The 10-foot multi-use trail will be down the south side of the road. But Robinson said there will be five-foot sidewalks on some parts of the north side of Hoy. Combined, those will give safe access to people who want to walk and ride bicycles.

“You will see these kinds of trails in most of the new projects around town,” Robinson said. “It will tie into what we did on Old Canton Road at the Natchez Trace. All the trails will tie together in the long run.”

Robinson said the project has taken so long because of the numerous steps needed when federal, state and local funding is involved.

“First, you have to show a need, which includes doing traffic counts,” Robinson said. “Then you must secure funding and do environmental studies. There is a laundry list of this that have to be done to make a project like this happen.”

Beyea said the Hoy Road project has changed since it was first envisioned.

“The original environmental assessment was based on a four-lane,” Beyea said. “When we got to looking at how much right-of-way it would require to do that, the city decided it didn’t want to impact the property owners along Hoy Road to that extent and asked us to look and see if it could be slightly less extensive. Instead of making it a four-lane boulevard all the way through, the city decided to make it four-lane to a certain point and in sections of Hoy Road where there are no subdivision entrances and no reason to stop and turn left, narrowed that part of it down to a wider two-lane road.”

There will be a separate project by Madison County to improve Tisdale Road.

“Right now, a section of Tisdale Road is in rough shape,” Beyea said. “To serve as a detour, it needs to be fixed. Bids are due in Sept. 26, and we hope to have that finished after the first of the year.”

As far as the impact on economic development, Beyea said the road projects will allow areas at the east end of Hoy to complete their development.

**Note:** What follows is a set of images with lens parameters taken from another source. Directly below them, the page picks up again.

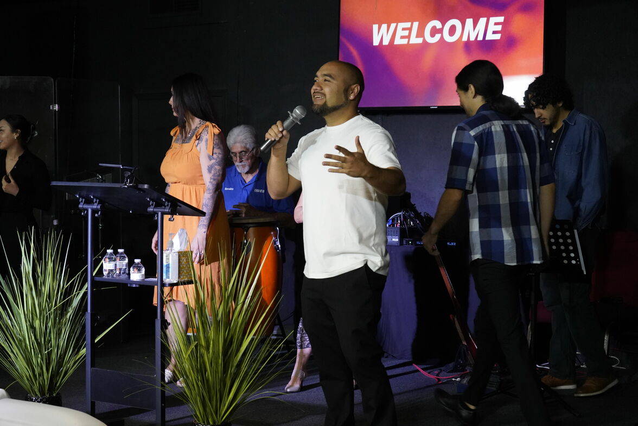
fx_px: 1240
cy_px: 213
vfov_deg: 19.5
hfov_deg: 28.8
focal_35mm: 70
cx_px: 319
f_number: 5.6
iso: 8000
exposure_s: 1/160
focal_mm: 70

There is a large plot of land at the west end of Hoy that could be considered prime for commercial development. But Robinson said that 22 acres is still zoned agricultural. “The family that owns it is not ready to sell it,” he said.

The city is also building a brand-new road from Main Street to Madison Avenue where there are commercial developments including an Academy Sports and Hobby Lobby. Robinson said that will open up more property for commercial development.

While work on Hoy Road started in 2006, Robinson said they only started work on the new road from Main Street to Madison Ave. in February, and the project is expected to be complete by December of this year.

“We can do it faster because it is all city and private money,” Robinson said.

“Madison is definitely a growing community, but most of it is west of the interstate and north of town,” Beyea said. “There is still some growth could happen along east Hoy road. The Lost Rabbit development at the east end of Hoy is not full. The Hoy road project will allow additional capacity to carry that traffic if additional development occurs.”